▸ **About this task**:
For each entry, return the text exactly and omit any image.

▸ **Given entries**:
= Beginning of Section =
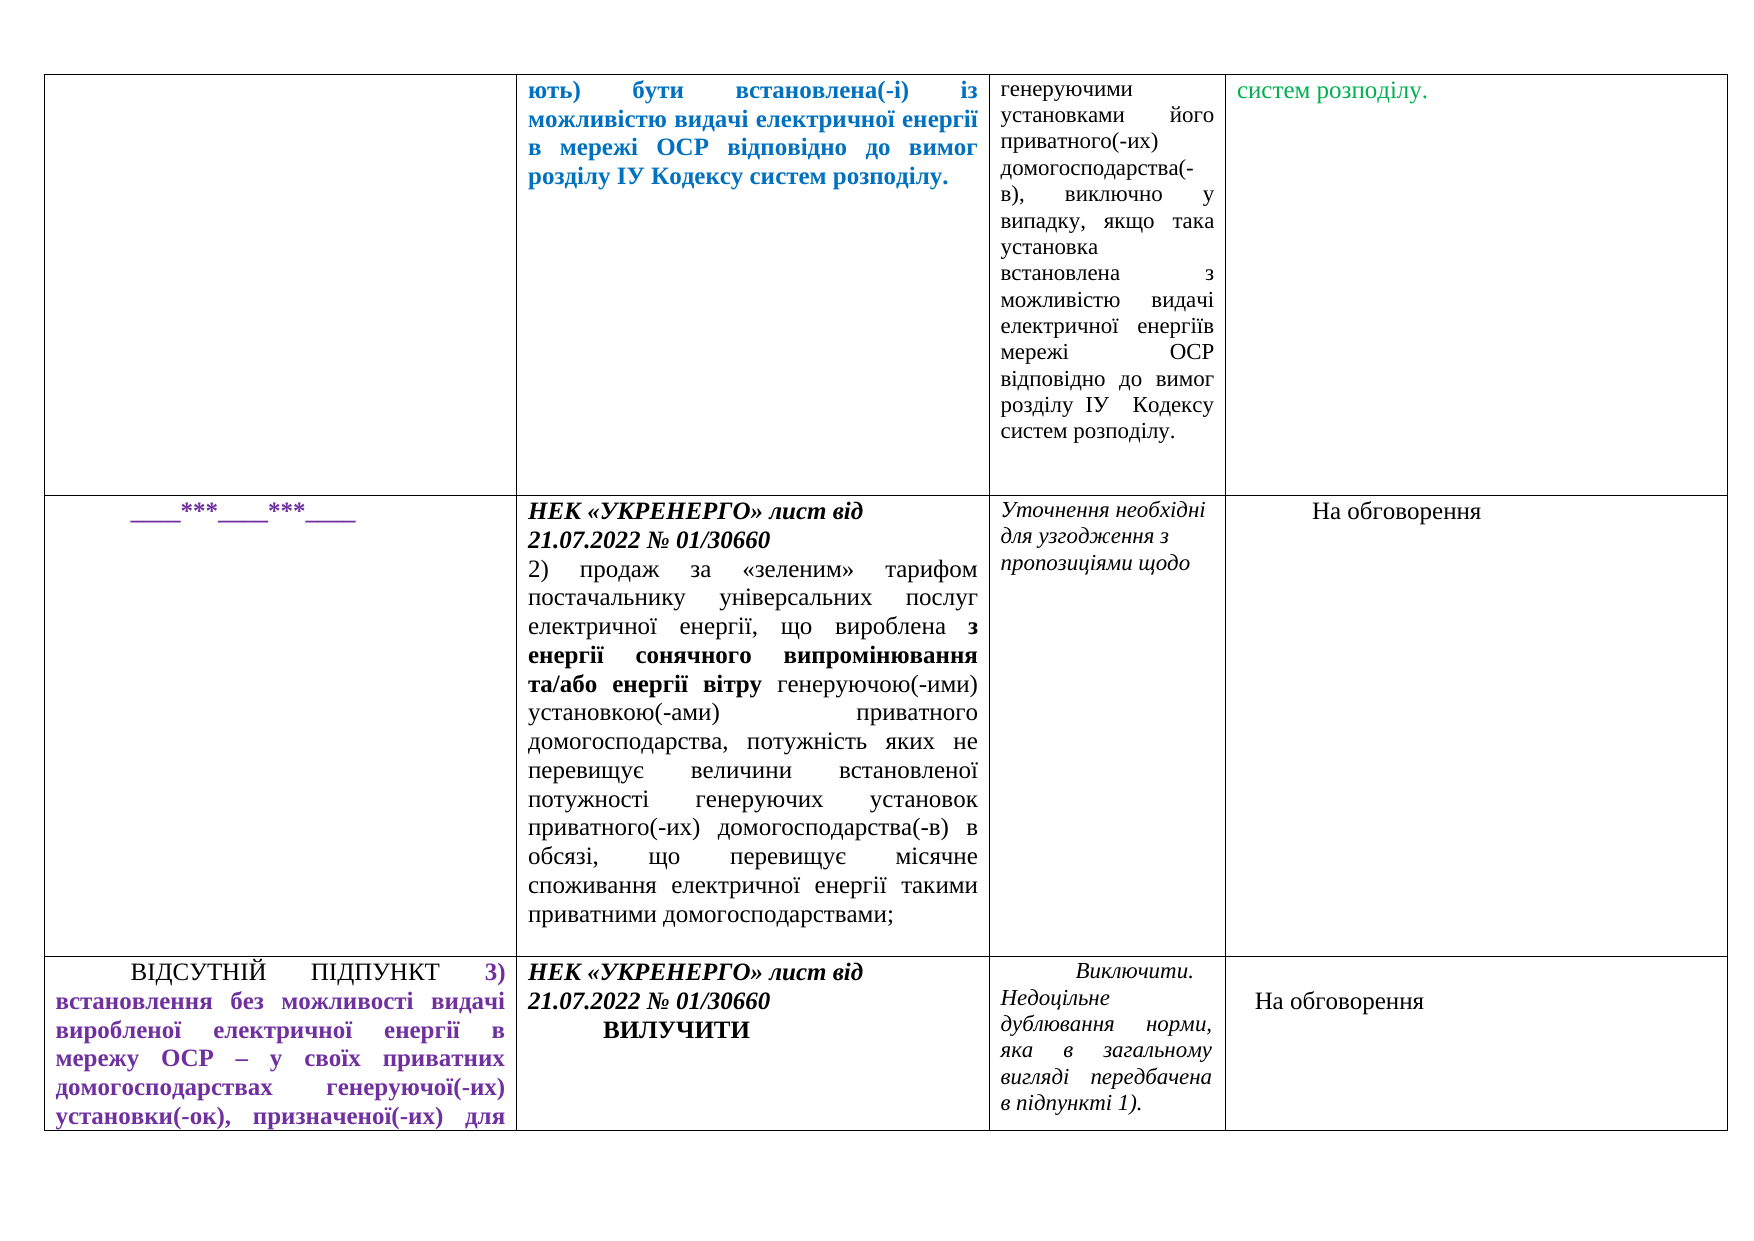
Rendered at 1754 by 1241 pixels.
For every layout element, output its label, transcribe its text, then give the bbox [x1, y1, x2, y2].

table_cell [990, 957, 1225, 1130]
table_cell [1226, 75, 1727, 495]
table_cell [517, 75, 989, 495]
table_cell ____***____***____ [45, 496, 516, 956]
table_cell Уточнення необхідні для узгодження з пропозиціями щодо [990, 496, 1225, 956]
table_cell На обговорення [1226, 957, 1727, 1130]
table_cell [990, 75, 1225, 495]
table_cell НЕК «УКРЕНЕРГО» лист від 21.07.2022 № 01/30660 2) продаж за «зеленим» тарифом постачальнику універсальних послуг електричної енергії, що вироблена з енергії сонячного випромінювання та/або енергії вітру генеруючою(-ими) установкою(-ами) приватного домогосподарства, потужність яких не перевищує величини встановленої потужності генеруючих установок приватного(-их) домогосподарства(-в) в обсязі, що перевищує місячне споживання електричної енергії такими приватними домогосподарствами; [517, 496, 989, 956]
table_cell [517, 957, 989, 1130]
table_cell На обговорення [1226, 496, 1727, 956]
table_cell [45, 75, 516, 495]
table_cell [45, 957, 516, 1130]
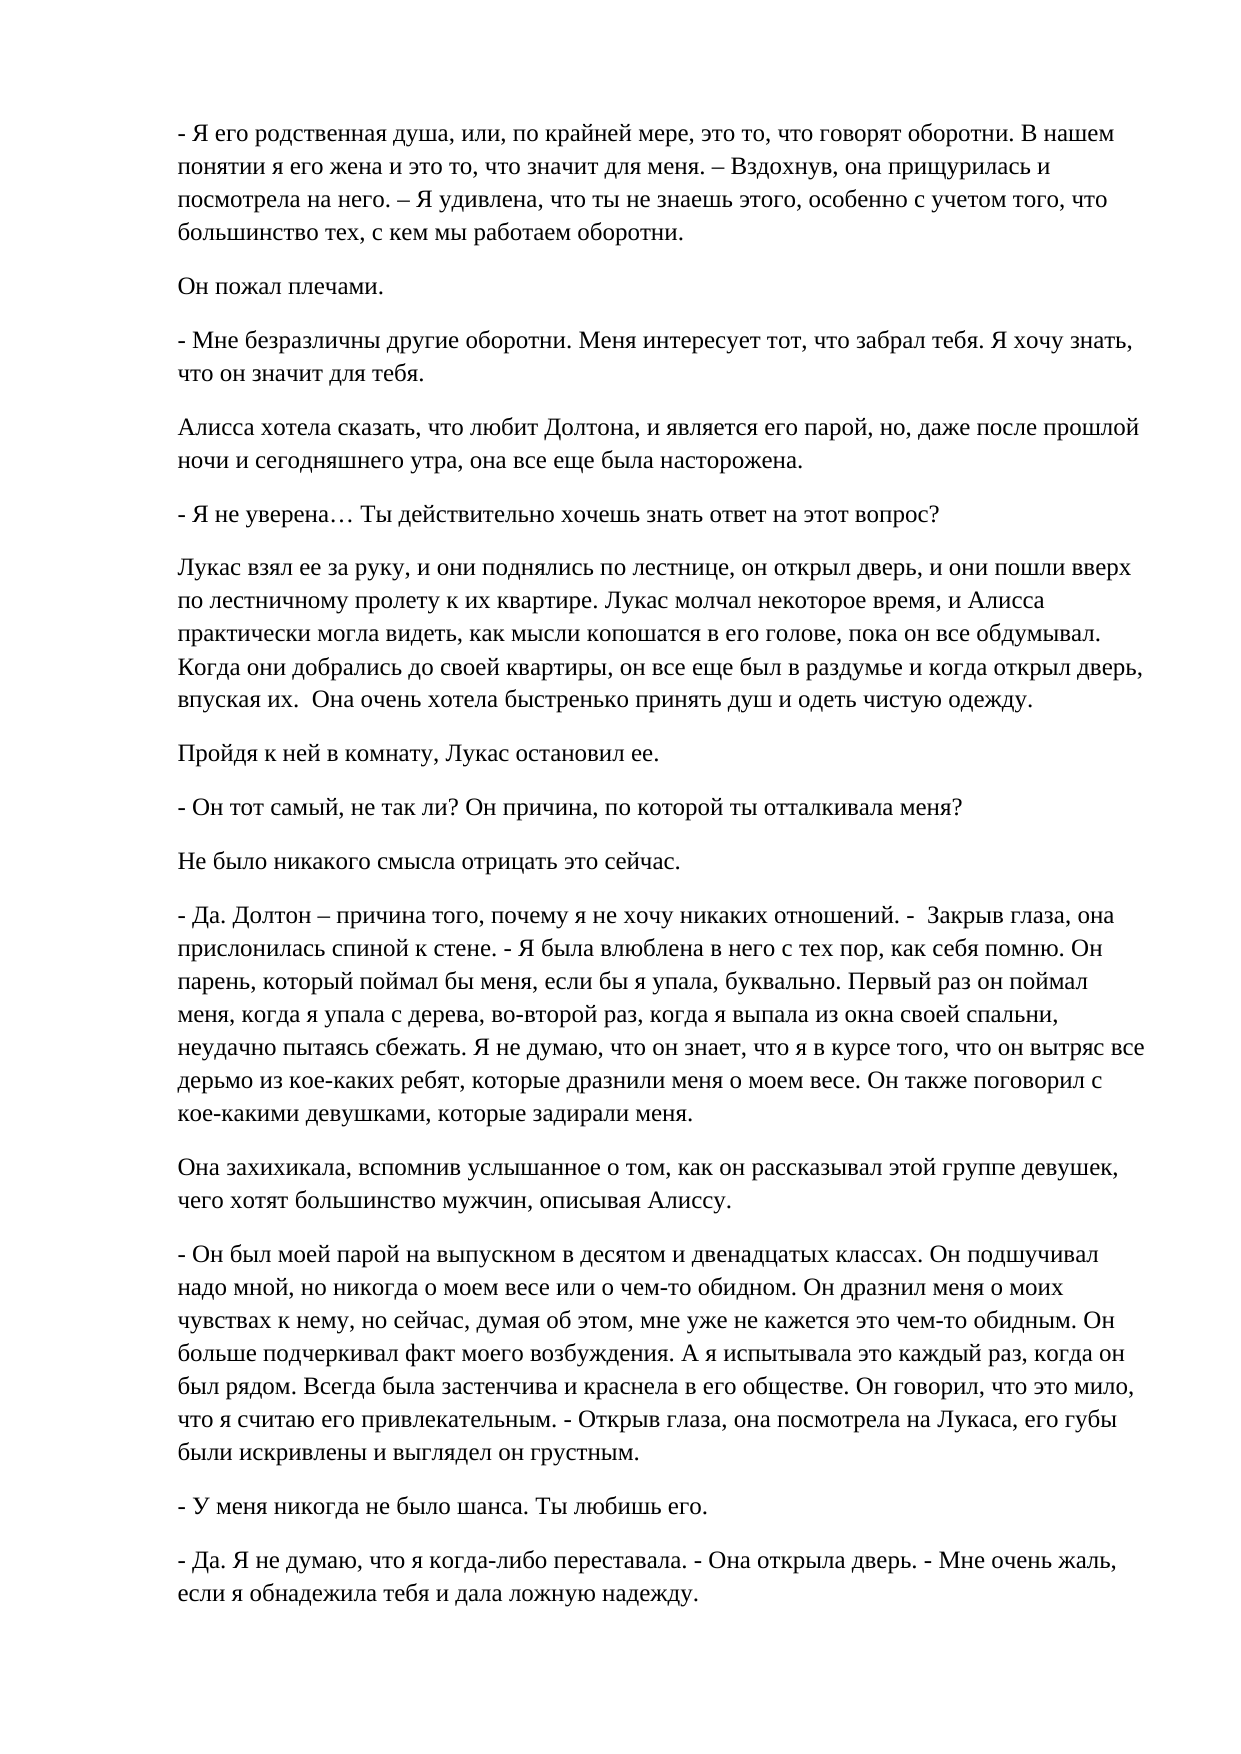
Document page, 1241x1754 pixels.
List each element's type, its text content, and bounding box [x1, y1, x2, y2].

text - Да. Я не думаю, что я когда-либо переставала. - Она открыла дверь. - Мне очень жаль, если я обнадежила тебя и дала ложную надежду. [177, 1545, 1152, 1606]
text - Он был моей парой на выпускном в десятом и двенадцатых классах. Он подшучивал надо мной, но никогда о моем весе или о чем-то обидном. Он дразнил меня о моих чувствах к нему, но сейчас, думая об этом, мне уже не кажется это чем-то обидным. Он больше подчеркивал факт моего возбуждения. А я испытывала это каждый раз, когда он был рядом. Всегда была застенчива и краснела в его обществе. Он говорил, что это мило, что я считаю его привлекательным. - Открыв глаза, она посмотрела на Лукаса, его губы были искривлены и выглядел он грустным. [177, 1239, 1152, 1466]
text Алисса хотела сказать, что любит Долтона, и является его парой, но, даже после прошлой ночи и сегодняшнего утра, она все еще была насторожена. [177, 412, 1152, 473]
text - У меня никогда не было шанса. Ты любишь его. [177, 1491, 1152, 1519]
text Он пожал плечами. [177, 271, 1152, 300]
text Лукас взял ее за руку, и они поднялись по лестнице, он открыл дверь, и они пошли вверх по лестничному пролету к их квартире. Лукас молчал некоторое время, и Алисса практически могла видеть, как мысли копошатся в его голове, пока он все обдумывал. Когда они добрались до своей квартиры, он все еще был в раздумье и когда открыл дверь, впуская их. Она очень хотела быстренько принять душ и одеть чистую одежду. [177, 552, 1152, 713]
text - Мне безразличны другие оборотни. Меня интересует тот, что забрал тебя. Я хочу знать, что он значит для тебя. [177, 325, 1152, 387]
text - Я его родственная душа, или, по крайней мере, это то, что говорят оборотни. В нашем понятии я его жена и это то, что значит для меня. – Вздохнув, она прищурилась и посмотрела на него. – Я удивлена, что ты не знаешь этого, особенно с учетом того, что большинство тех, с кем мы работаем оборотни. [177, 118, 1152, 246]
text Пройдя к ней в комнату, Лукас остановил ее. [177, 738, 1152, 767]
text - Я не уверена… Ты действительно хочешь знать ответ на этот вопрос? [177, 499, 1152, 527]
text - Да. Долтон – причина того, почему я не хочу никаких отношений. - Закрыв глаза, она прислонилась спиной к стене. - Я была влюблена в него с тех пор, как себя помню. Он парень, который поймал бы меня, если бы я упала, буквально. Первый раз он поймал меня, когда я упала с дерева, во-второй раз, когда я выпала из окна своей спальни, неудачно пытаясь сбежать. Я не думаю, что он знает, что я в курсе того, что он вытряс все дерьмо из кое-каких ребят, которые дразнили меня о моем весе. Он также поговорил с кое-какими девушками, которые задирали меня. [177, 900, 1152, 1127]
text Она захихикала, вспомнив услышанное о том, как он рассказывал этой группе девушек, чего хотят большинство мужчин, описывая Алиссу. [177, 1152, 1152, 1214]
text Не было никакого смысла отрицать это сейчас. [177, 846, 1152, 875]
text - Он тот самый, не так ли? Он причина, по которой ты отталкивала меня? [177, 792, 1152, 821]
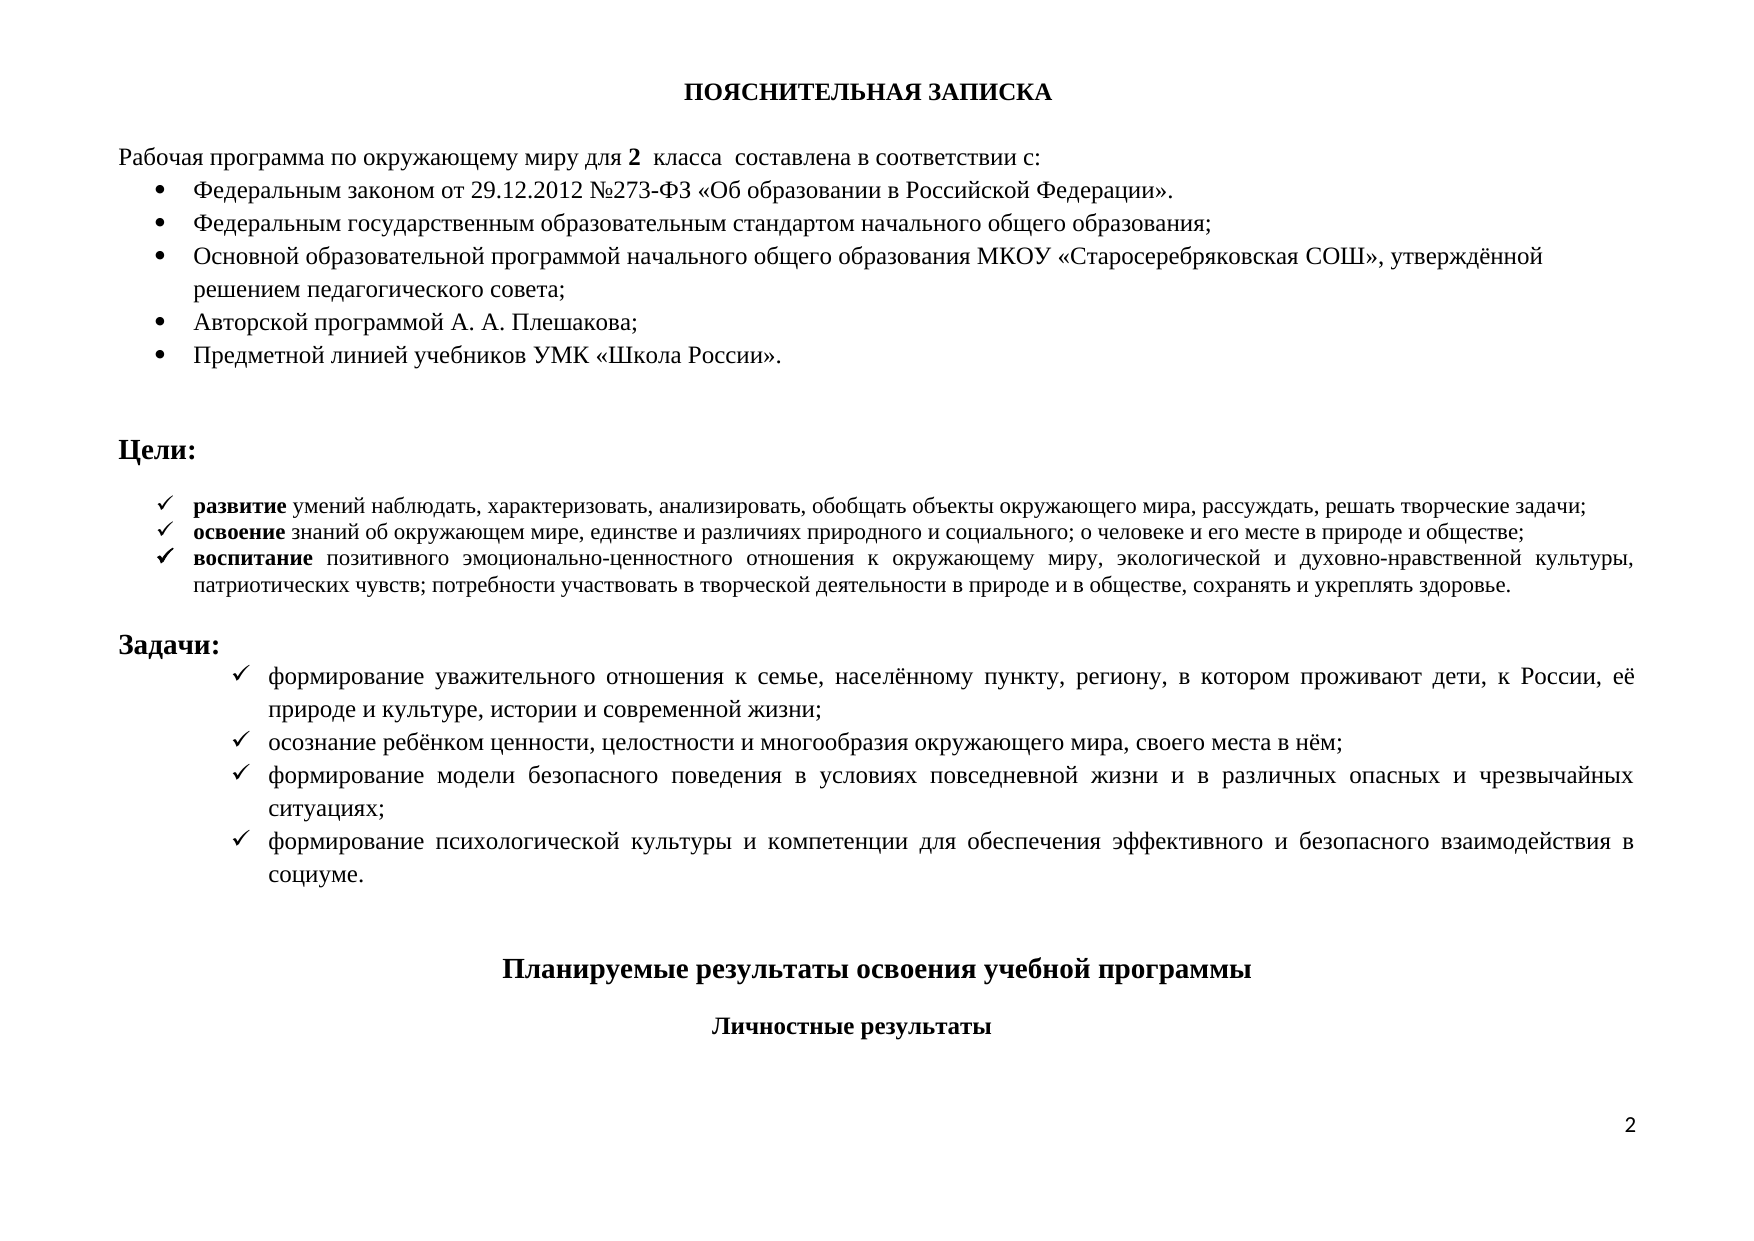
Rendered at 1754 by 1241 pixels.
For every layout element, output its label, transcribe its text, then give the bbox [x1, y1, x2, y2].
= End of Section =
▸ **Solution**:
Rendered at 1754 by 1241 pixels.
For every layout element, output its label, transcribe its text, then give the bbox [x1, y1, x2, y2].

table_cell [990, 957, 1225, 1130]
table_cell [1226, 75, 1727, 495]
table_cell [517, 75, 989, 495]
table_cell ____***____***____ [45, 496, 516, 956]
table_cell Уточнення необхідні для узгодження з пропозиціями щодо [990, 496, 1225, 956]
table_cell На обговорення [1226, 957, 1727, 1130]
table_cell [990, 75, 1225, 495]
table_cell НЕК «УКРЕНЕРГО» лист від 21.07.2022 № 01/30660 2) продаж за «зеленим» тарифом постачальнику універсальних послуг електричної енергії, що вироблена з енергії сонячного випромінювання та/або енергії вітру генеруючою(-ими) установкою(-ами) приватного домогосподарства, потужність яких не перевищує величини встановленої потужності генеруючих установок приватного(-их) домогосподарства(-в) в обсязі, що перевищує місячне споживання електричної енергії такими приватними домогосподарствами; [517, 496, 989, 956]
table_cell [517, 957, 989, 1130]
table_cell На обговорення [1226, 496, 1727, 956]
table_cell [45, 75, 516, 495]
table_cell [45, 957, 516, 1130]
Document page, 1241x1754 pixels.
List each element's type, its text content, and bounding box [x1, y1, x2, y2].

text - Да. Я не думаю, что я когда-либо переставала. - Она открыла дверь. - Мне очень жаль, если я обнадежила тебя и дала ложную надежду. [177, 1545, 1152, 1606]
text - Он был моей парой на выпускном в десятом и двенадцатых классах. Он подшучивал надо мной, но никогда о моем весе или о чем-то обидном. Он дразнил меня о моих чувствах к нему, но сейчас, думая об этом, мне уже не кажется это чем-то обидным. Он больше подчеркивал факт моего возбуждения. А я испытывала это каждый раз, когда он был рядом. Всегда была застенчива и краснела в его обществе. Он говорил, что это мило, что я считаю его привлекательным. - Открыв глаза, она посмотрела на Лукаса, его губы были искривлены и выглядел он грустным. [177, 1239, 1152, 1466]
text Алисса хотела сказать, что любит Долтона, и является его парой, но, даже после прошлой ночи и сегодняшнего утра, она все еще была насторожена. [177, 412, 1152, 473]
text - У меня никогда не было шанса. Ты любишь его. [177, 1491, 1152, 1519]
text Он пожал плечами. [177, 271, 1152, 300]
text Лукас взял ее за руку, и они поднялись по лестнице, он открыл дверь, и они пошли вверх по лестничному пролету к их квартире. Лукас молчал некоторое время, и Алисса практически могла видеть, как мысли копошатся в его голове, пока он все обдумывал. Когда они добрались до своей квартиры, он все еще был в раздумье и когда открыл дверь, впуская их. Она очень хотела быстренько принять душ и одеть чистую одежду. [177, 552, 1152, 713]
text - Мне безразличны другие оборотни. Меня интересует тот, что забрал тебя. Я хочу знать, что он значит для тебя. [177, 325, 1152, 387]
text - Я его родственная душа, или, по крайней мере, это то, что говорят оборотни. В нашем понятии я его жена и это то, что значит для меня. – Вздохнув, она прищурилась и посмотрела на него. – Я удивлена, что ты не знаешь этого, особенно с учетом того, что большинство тех, с кем мы работаем оборотни. [177, 118, 1152, 246]
text Пройдя к ней в комнату, Лукас остановил ее. [177, 738, 1152, 767]
text - Я не уверена… Ты действительно хочешь знать ответ на этот вопрос? [177, 499, 1152, 527]
text - Да. Долтон – причина того, почему я не хочу никаких отношений. - Закрыв глаза, она прислонилась спиной к стене. - Я была влюблена в него с тех пор, как себя помню. Он парень, который поймал бы меня, если бы я упала, буквально. Первый раз он поймал меня, когда я упала с дерева, во-второй раз, когда я выпала из окна своей спальни, неудачно пытаясь сбежать. Я не думаю, что он знает, что я в курсе того, что он вытряс все дерьмо из кое-каких ребят, которые дразнили меня о моем весе. Он также поговорил с кое-какими девушками, которые задирали меня. [177, 900, 1152, 1127]
text Она захихикала, вспомнив услышанное о том, как он рассказывал этой группе девушек, чего хотят большинство мужчин, описывая Алиссу. [177, 1152, 1152, 1214]
text Не было никакого смысла отрицать это сейчас. [177, 846, 1152, 875]
text - Он тот самый, не так ли? Он причина, по которой ты отталкивала меня? [177, 792, 1152, 821]
Rendered at 1754 by 1241 pixels.
For every layout element, output its label, transcribe its text, then give the bbox [x1, y1, x2, y2].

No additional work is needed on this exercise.